The task
Write out every line of the records below as a JSON list of strings, one string per line. Skip the blank lines and leave out the pictures.
▬▬▬▬▬▬▬▬▬▬
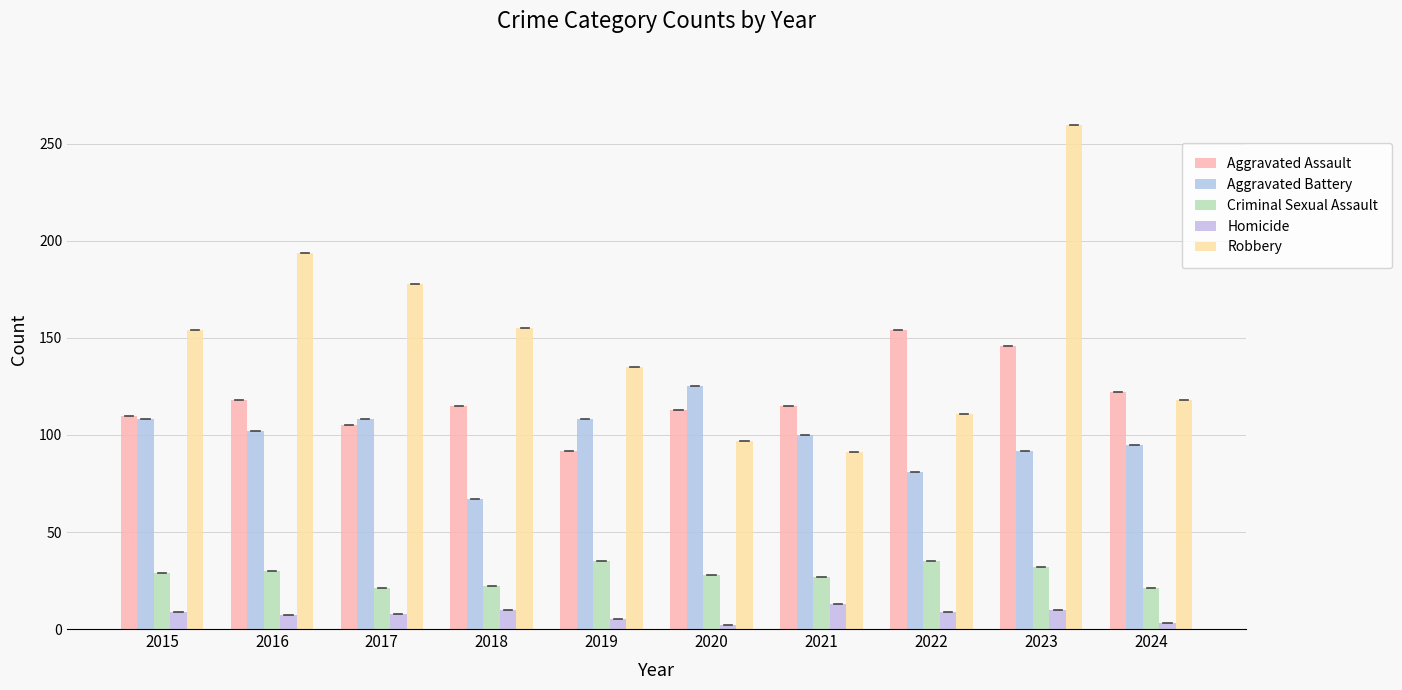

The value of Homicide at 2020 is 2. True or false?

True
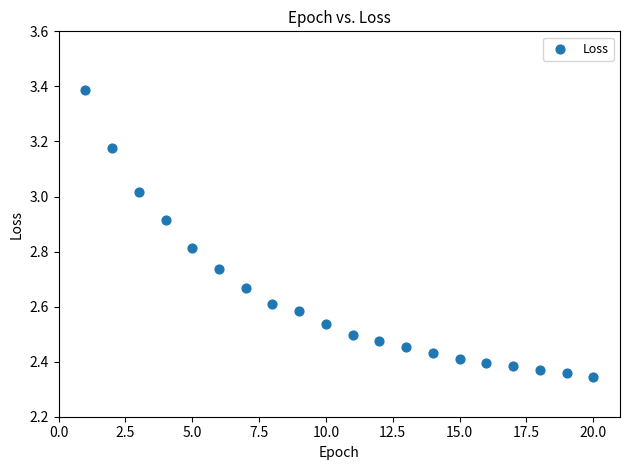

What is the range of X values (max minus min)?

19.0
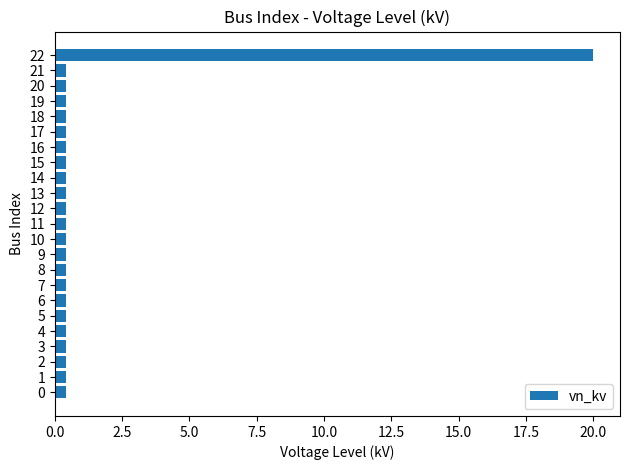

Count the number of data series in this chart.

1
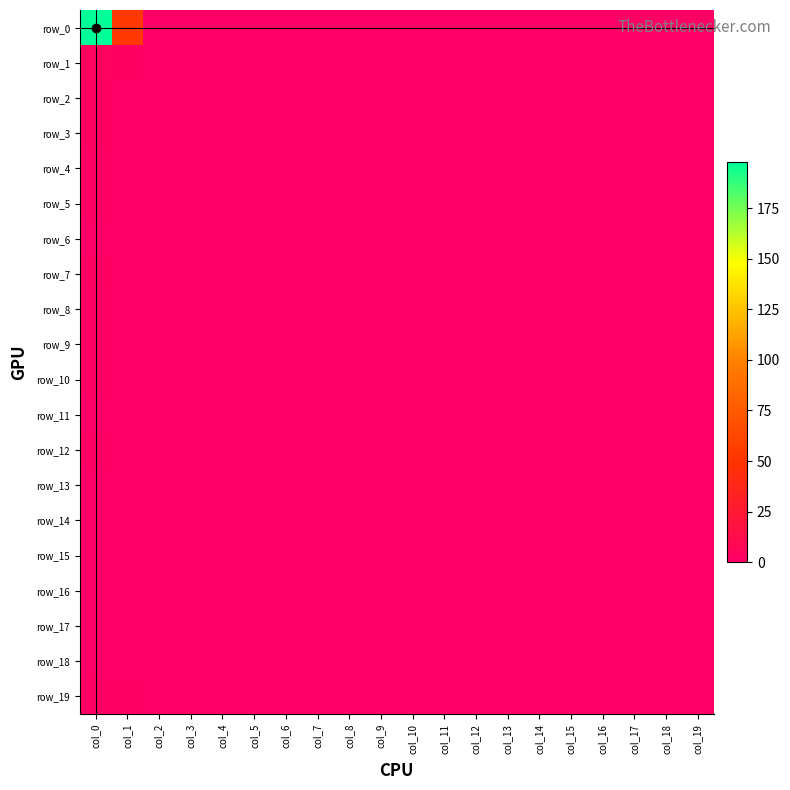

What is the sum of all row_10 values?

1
▬▬▬▬▬▬▬▬▬▬
Completed exercise
[
  "The value of Homicide at 2020 is 2. True or false?",
  "True",
  "What is the range of X values (max minus min)?",
  "19.0",
  "Count the number of data series in this chart.",
  "1",
  "What is the sum of all row_10 values?",
  "1"
]